>> start SOURCE EXCERPT

Ten minutes north of Edinburgh, and you know you’re somewhere else, far far from England. As the waters of the Firth of Forth spread before the train, and the stone villages glimmer in the sharper air, there is something not found in England space — nature, green, a country never fully industrialised, now in some areas skipping it entirely.

The people in Edinburgh Waverley station have a jauntiness, the women clack-clacking purposefully around in belted overcoats, the men compact, solid, frequently tieless, save for the occasional munter with a moontan, a splayed pudding-bowl haircut and a bottle of Buckfast fortified wine in his palsied mitt, a description that fits no more than 15% of the young male urban Scottish population.

As we wound out of the city, all was luxe calme et volupte, a repose undisturbed even by the phone conversation a woman was having about what we do with the guy who punched somebody or stabbed somebody; do we have a policy, I don’t think so, which possibly counts as standard HR here.

>> end SOURCE EXCERPT
>> start GIVEN RECORDS

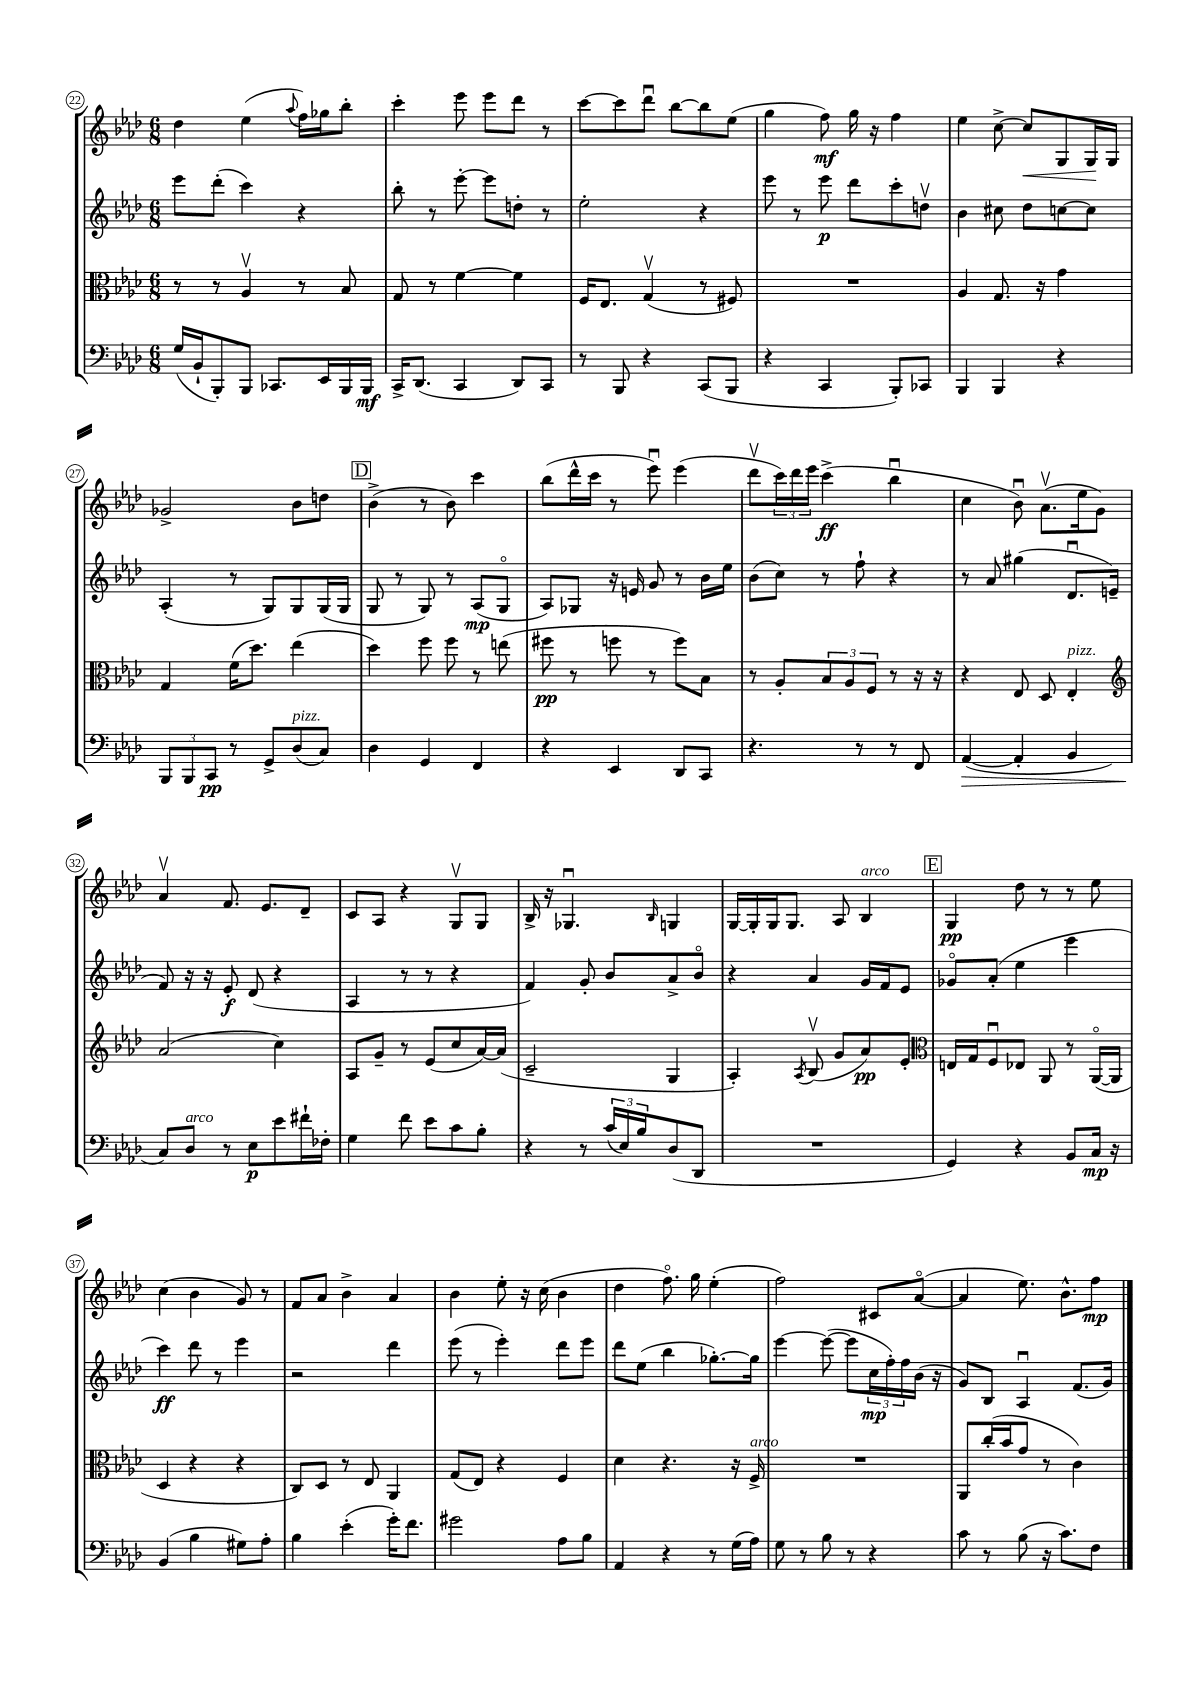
<<
\new StaffGroup <<
\new Staff = "s0" {
    \clef treble \key aes \major \numericTimeSignature \time 6/8
    des''4 ees''4( \appoggiatura { aes''8 } f''16) ges''16 bes''8-. |
    c'''4-. ees'''8 ees'''8 des'''8 r8 |
    c'''8~ c'''8 des'''8\downbow bes''8~ bes''8 ees''8( |
    g''4 f''8\mf) g''16 r16 f''4 |
    ees''4 c''8~-> c''8\< g8 g16\! g16 |
    ges'2-> bes'8 d''8 |
    \mark \markup { \box "D" } bes'4->( r8 bes'8) c'''4 |
    bes''8( des'''16-^ c'''16 r8 ees'''8\downbow) ees'''4( |
    des'''8\upbow \tuplet 3/2 { c'''16) des'''16 ees'''16 } c'''4->\ff( bes''4\downbow |
    c''4 bes'8\downbow) aes'8.\upbow( ees''16 g'8) |
    aes'4\upbow f'8. ees'8. des'8-- |
    c'8 aes8 r4 g8\upbow g8 |
    bes16-> r16 ges4.\downbow \grace { bes16 } g4 |
    g16~ g16-. g16 g8. aes8 bes4^\markup { \italic "arco" } |
    \mark \markup { \box "E" } g4\pp des''8 r8 r8 ees''8 |
    c''4( bes'4 g'8) r8 |
    f'8 aes'8 bes'4-> aes'4 |
    bes'4 ees''8-. r16 c''16( bes'4 |
    des''4 f''8.\flageolet) g''16 ees''4-.( |
    f''2) cis'8 aes'8~\flageolet( |
    aes'4 ees''8.) bes'8.-^ f''8\mp \bar "|." |
}
\new Staff = "s1" {
    \clef treble \key aes \major \numericTimeSignature \time 6/8
    ees'''8 des'''8-.( c'''4) r4 |
    bes''8-. r8 ees'''8~-. ees'''8 d''8-. r8 |
    ees''2-. r4 |
    ees'''8 r8 ees'''8\p des'''8 c'''8-. d''8\upbow |
    bes'4 cis''8 des''8 c''8~ c''8 |
    aes4-.( r8 g8) g8 g16( g16 |
    \mark \markup { \box "D" } g8 r8 g8) r8 aes8\mp( g8\flageolet |
    aes8) ges8 r16 e'16 g'8 r8 bes'16 ees''16 |
    bes'8( c''8) r8 f''8-! r4 |
    r8 aes'8 gis''4( des'8.\downbow e'16-- |
    f'8) r16 r16 ees'8-.\f des'8( r4 |
    aes4 r8 r8 r4 |
    f'4) g'8-. bes'8 aes'8-> bes'8\flageolet |
    r4 aes'4 g'16 f'16 ees'8 |
    \mark \markup { \box "E" } ges'8\flageolet aes'8-.( ees''4 ees'''4 |
    c'''4\ff) des'''8 r8 ees'''4 |
    r2 des'''4 |
    ees'''8( r8 ees'''4-.) des'''8 ees'''8 |
    des'''8 ees''8( bes''4 ges''8.~-.) ges''16 |
    ees'''4~ ees'''8~( ees'''8 \tuplet 3/2 { c''16\mp f''16-.) f''16 } bes'16( r16 |
    g'8) bes8 aes4\downbow f'8.( g'16) \bar "|." |
}
\new Staff = "s2" {
    \clef alto \key aes \major \numericTimeSignature \time 6/8
    r8 r8 aes4\upbow r8 bes8 |
    g8 r8 f'4~ f'4 |
    f16 ees8. g4\upbow( r8 fis8) |
    R2. |
    aes4 g8. r16 g'4 |
    g4 f'16( des''8.) ees''4( |
    \mark \markup { \box "D" } des''4) f''8 f''8 r8 e''8( |
    fis''8\pp r8 f''8 r8 f''8) bes8 |
    r8 aes8-. \tuplet 3/2 { bes8 aes8 f8 } r8 r16 r16 |
    r4 ees8 des8 ees4-.^\markup { \italic "pizz." } |
    \clef treble aes'2( c''4) |
    aes8 g'8-- r8 ees'8( c''8 aes'16~) aes'16( |
    c'2-- g4 |
    aes4-.) \acciaccatura { aes8 } bes8\upbow( g'8 aes'8\pp) ees'8-. |
    \mark \markup { \box "E" } \clef alto e16 g16 f8\downbow ees8 aes,8 r8 aes,16~\flageolet( aes,16 |
    des4 r4 r4 |
    c8) des8 r8 ees8 aes,4 |
    g8( ees8) r4 f4 |
    des'4 r4. r16 f16->^\markup { \italic "arco" } |
    R2. |
    aes,8 c''16-.( bes'16 g'8 r8 c'4) \bar "|." |
}
\new Staff = "s3" {
    \clef bass \key aes \major \numericTimeSignature \time 6/8
    g16( bes,16-! bes,,8-.) bes,,8 ces,8. ees,16 bes,,16 bes,,16\mf |
    c,16-> des,8.( c,4 des,8) c,8 |
    r8 bes,,8 r4 c,8( bes,,8 |
    r4 c,4 bes,,8-.) ces,8 |
    bes,,4 bes,,4 r4 |
    \tuplet 3/2 { bes,,8 bes,,8 c,8\pp } r8 g,8-> des8^\markup { \italic "pizz." }( c8) |
    \mark \markup { \box "D" } des4 g,4 f,4 |
    r4 ees,4 des,8 c,8 |
    r4. r8 r8 f,8 |
    aes,4~\>( aes,4-. bes,4 |
    c8\!) des8^\markup { \italic "arco" } r8 ees8\p ees'8 fis'16-! fes16-. |
    g4 f'8 ees'8 c'8 bes8-. |
    r4 r8 \tuplet 3/2 { c'16( ees16) bes16 } des8( des,8 |
    R2. |
    \mark \markup { \box "E" } g,4) r4 bes,8 c16\mp r16 |
    bes,4( bes4 gis8) aes8-. |
    bes4 ees'4-.( g'16-.) f'8. |
    gis'2 aes8 bes8 |
    aes,4 r4 r8 g16( aes16) |
    g8 r8 bes8 r8 r4 |
    c'8 r8 bes8( r16 c'8.) f8 \bar "|." |
}
>>
>>
\layout { \context { \Score currentBarNumber = #22 \override BarNumber.stencil = #(make-stencil-circler 0.1 0.3 ly:text-interface::print) } }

>> end GIVEN RECORDS

TASK STATEMENT: Resume the piece about the train ride north from Edinburgh, starting right after its last sentence. The records have nothing to do with the piece about the train ride north from Edinburgh.

ANSWER TO THE TASK:
Pretty village succeeded pretty village, the green deepened to emerald. I wondered why this place looked so different …

The usual theory is that northern European Protestant places are linguistic cultures, while southern Catholic places are visual cultures, but perhaps, I theorised as black cows lowed in spire-shadowed fields, the quiet and austere grace of Scotland combines the linguistic order with the visual, a bodying forth of harmony and wholeness arising from its distinctive enlightenment.

Then we arrived in Dundee and that whole thesis went out the window. When had this been bombed, I wondered, and why hadn’t I heard about it. “This is where we’re getting out?” Radio Girl said, her eyes widening in horror.

My new research assistant for tax purposes, Radio Girl may have already been doubting the wisdom of this trip. Now via the British Rail system, she had somehow wound up in Mogadishu. It would be a test of something.

The Actress had been an early candidate for this jaunt, but she announced by text that she was staying in South London until her life improves, which I have to say is possibly the single worst improvement-of-life strategy in history. In any case, Radio Girl breezed into London and the French Pub a week ago, and the matter was settled.

As it turned out, Dundee is a pleasant little city, full of streets of stone buildings and old-style shops, not all of them to let. It was only the area around the station that had been unaccountably left to look like Beirut, circa 1976.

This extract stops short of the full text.